Arrange the lines of all the rows below as one numbered list, omitting blank lines and leaving the pictures out.

Dataset excerpts
————

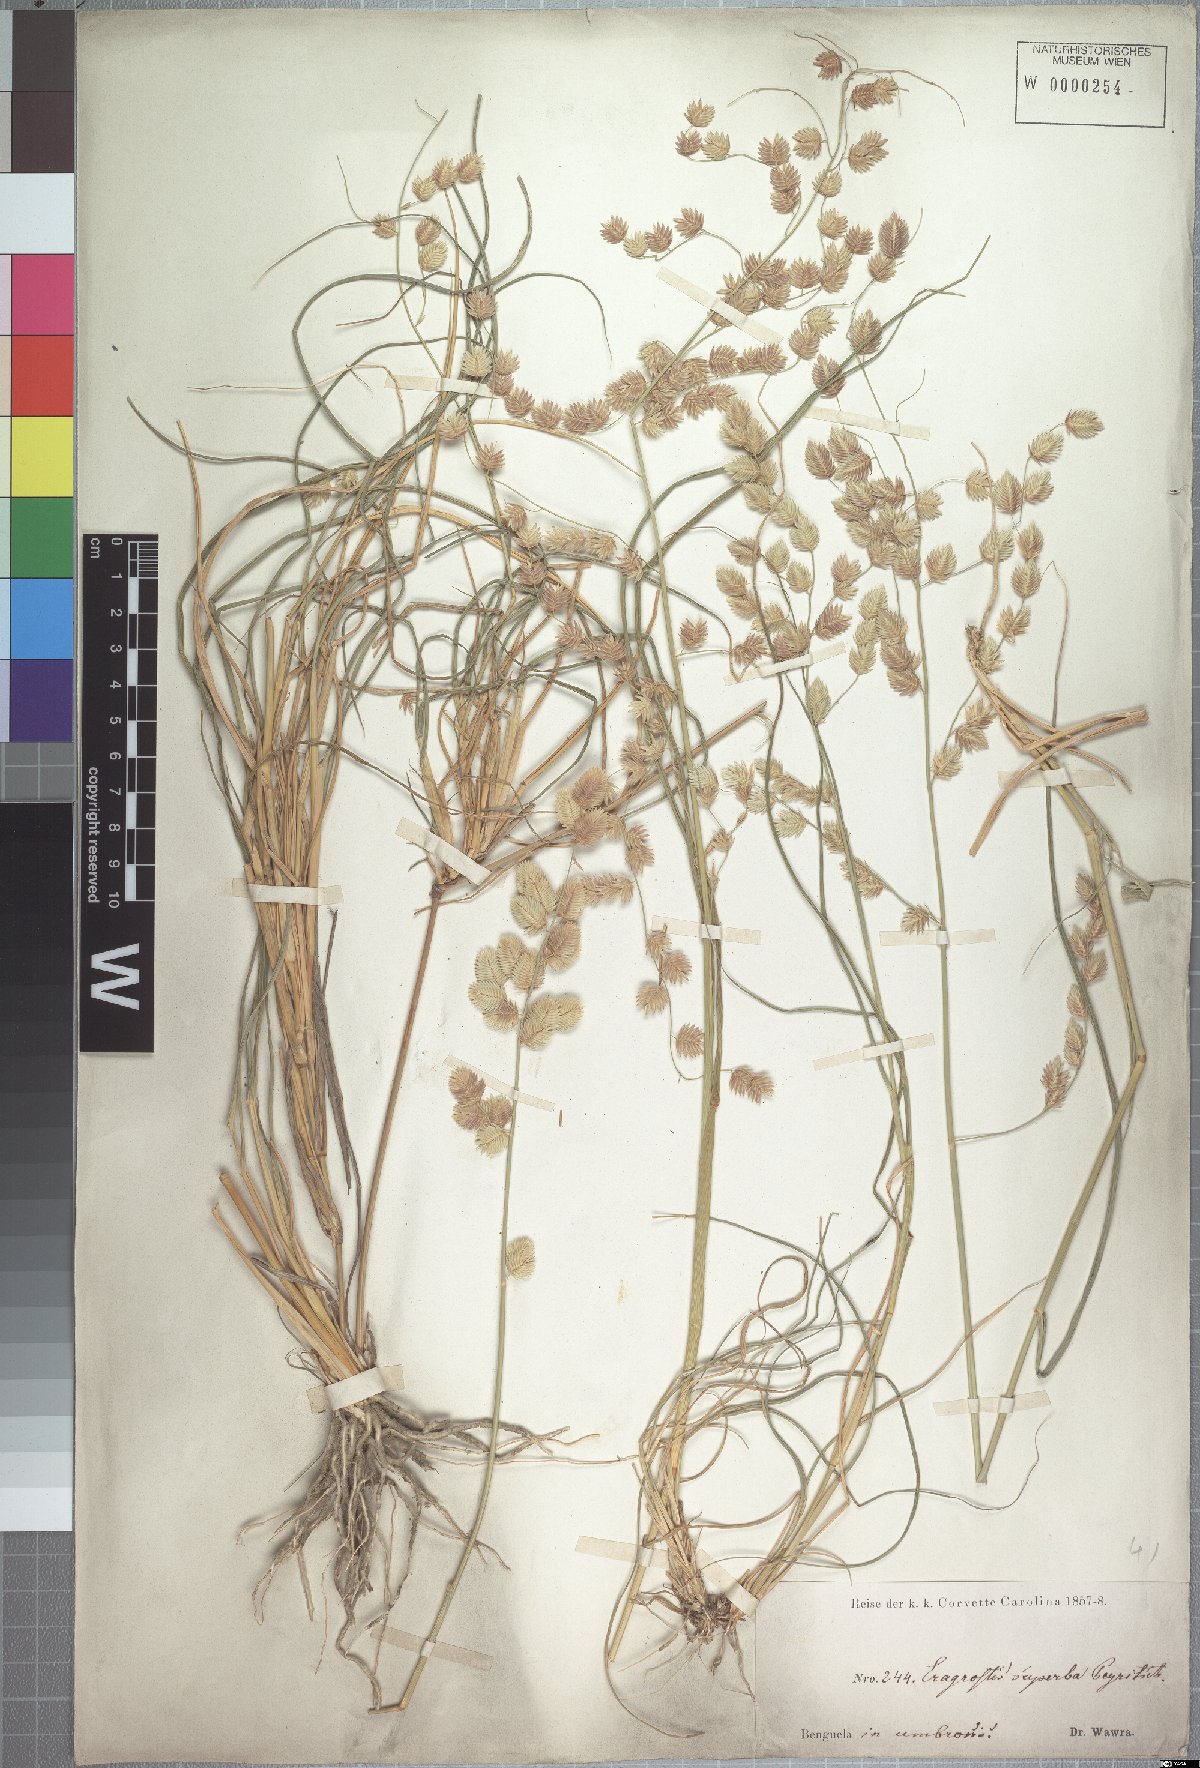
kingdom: Plantae
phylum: Tracheophyta
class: Liliopsida
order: Poales
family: Poaceae
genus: Eragrostis
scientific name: Eragrostis superba
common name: Wilman lovegrass
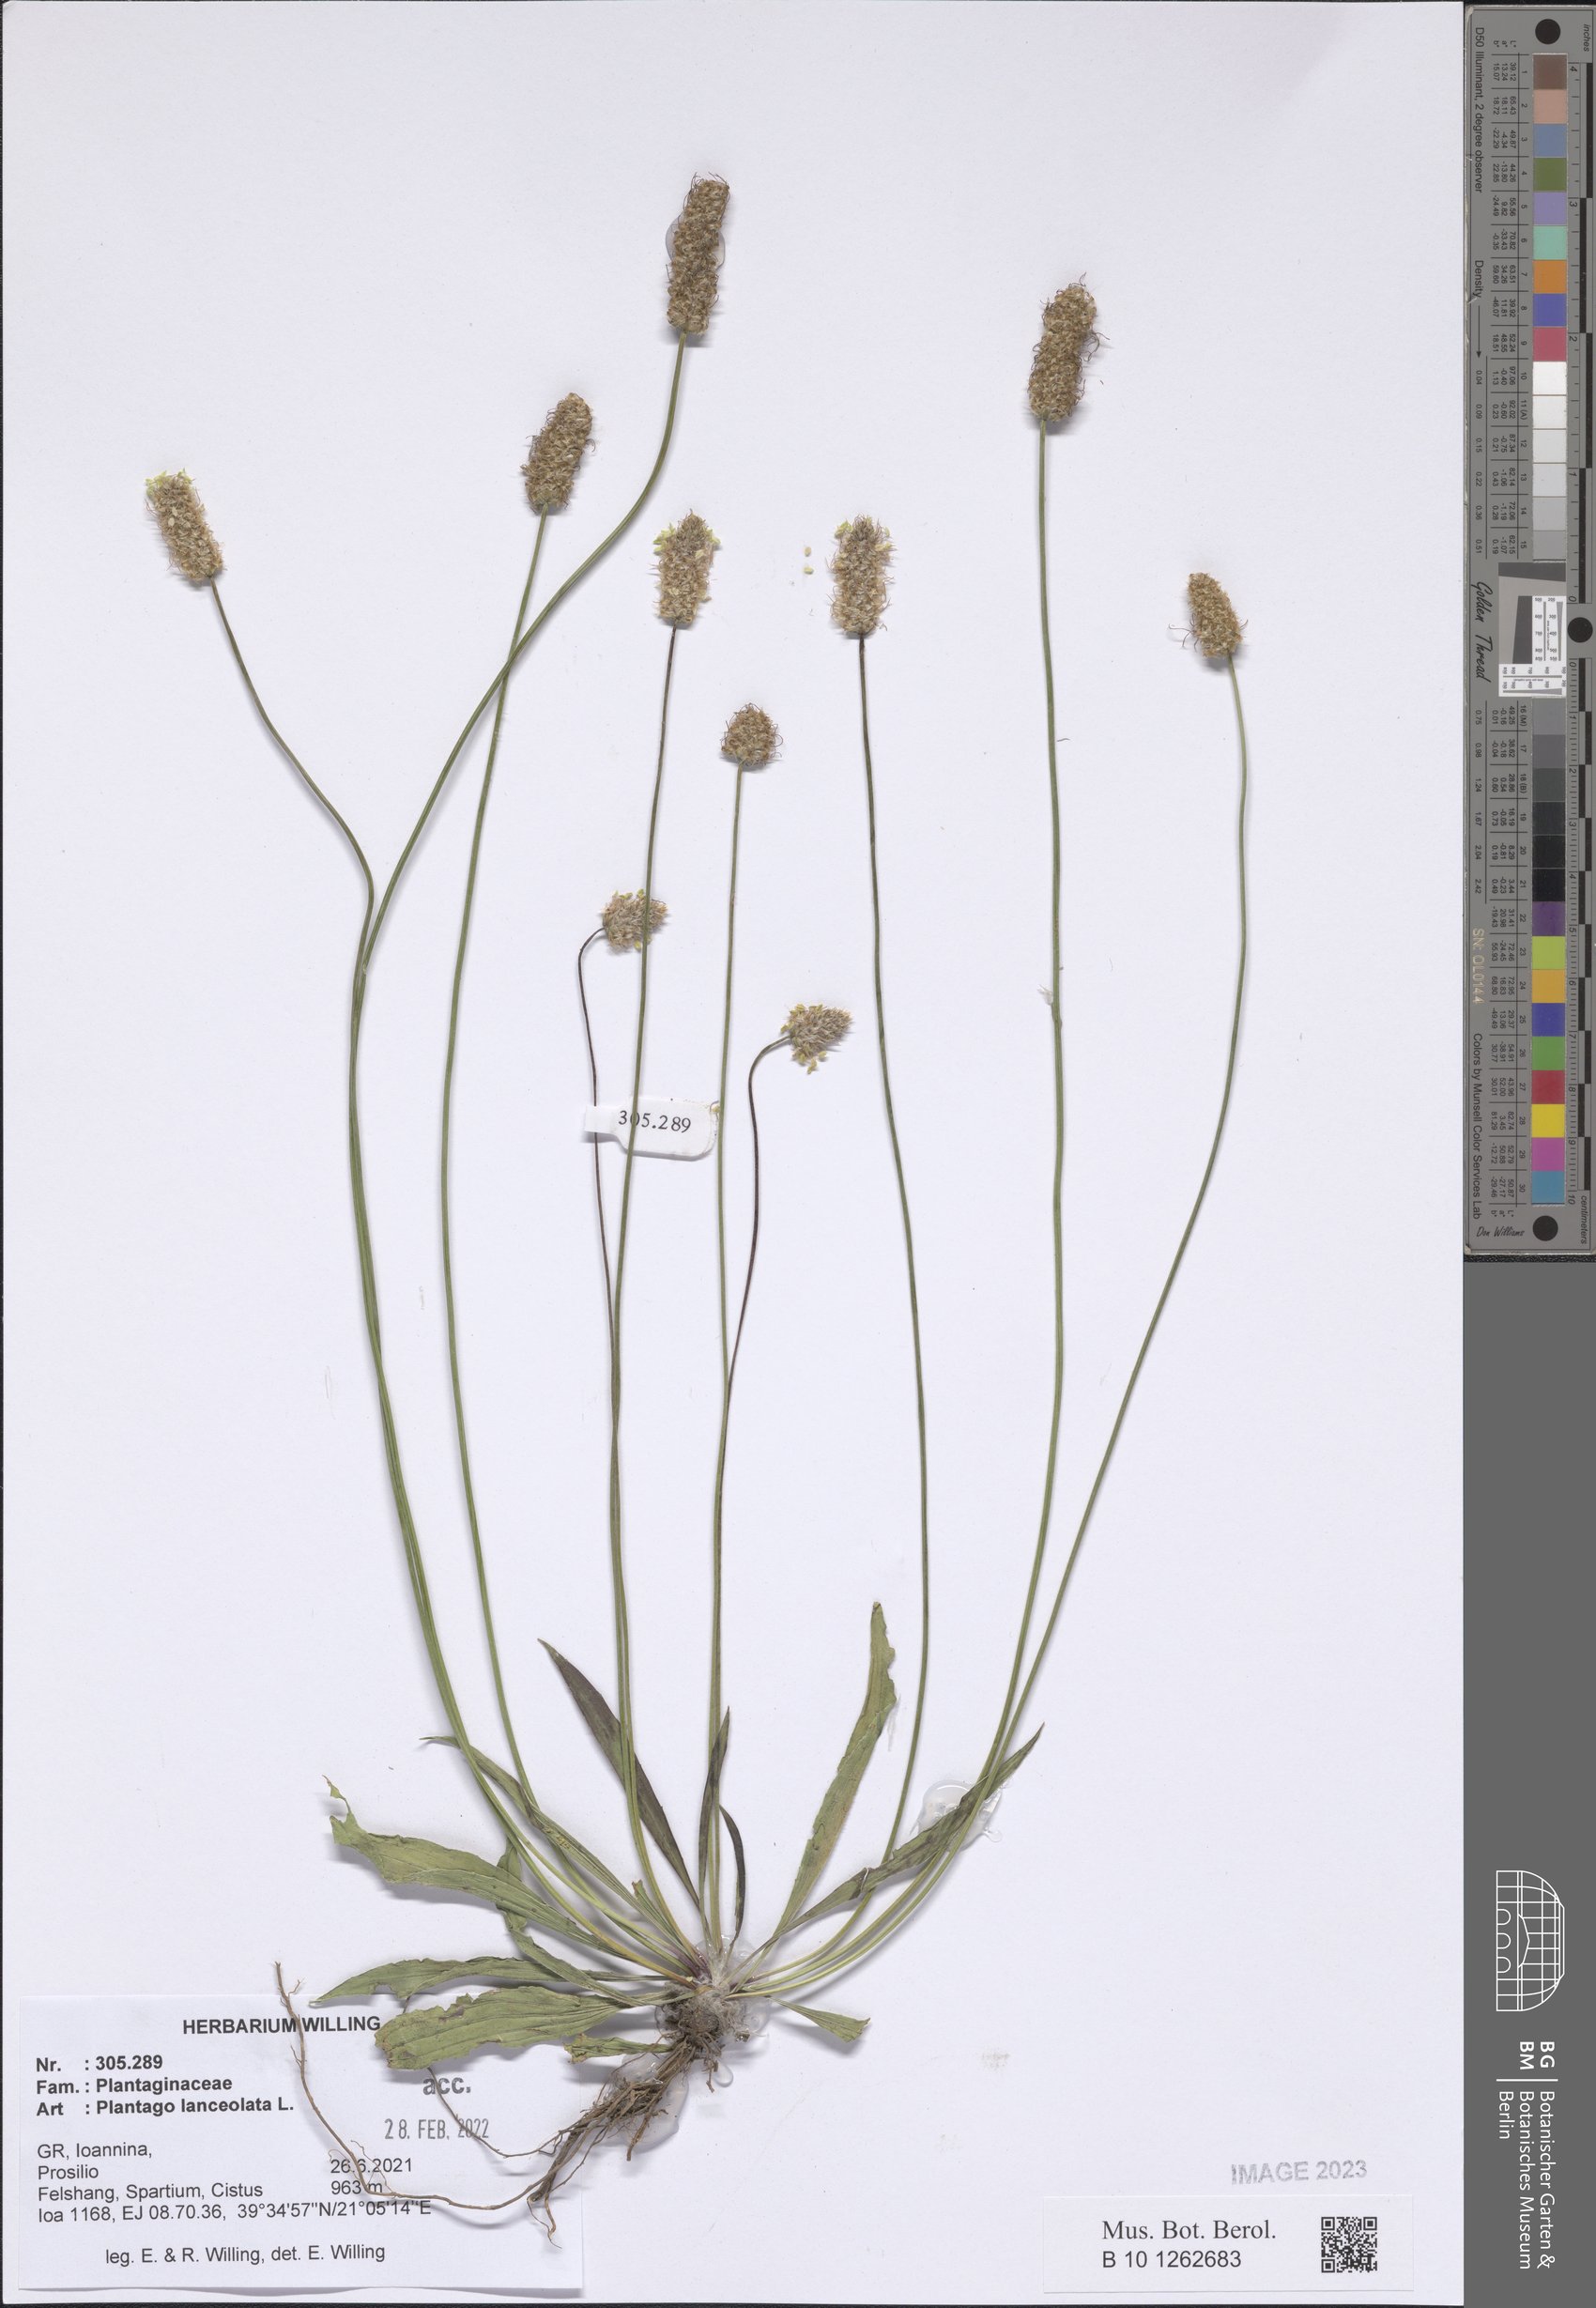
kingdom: Plantae
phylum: Tracheophyta
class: Magnoliopsida
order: Lamiales
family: Plantaginaceae
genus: Plantago
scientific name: Plantago lanceolata
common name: Ribwort plantain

————

CORRECT RESULT
1. kingdom: Plantae
2. phylum: Tracheophyta
3. class: Liliopsida
4. order: Poales
5. family: Poaceae
6. genus: Eragrostis
7. scientific name: Eragrostis superba
8. common name: Wilman lovegrass
9. kingdom: Plantae
10. phylum: Tracheophyta
11. class: Magnoliopsida
12. order: Lamiales
13. family: Plantaginaceae
14. genus: Plantago
15. scientific name: Plantago lanceolata
16. common name: Ribwort plantain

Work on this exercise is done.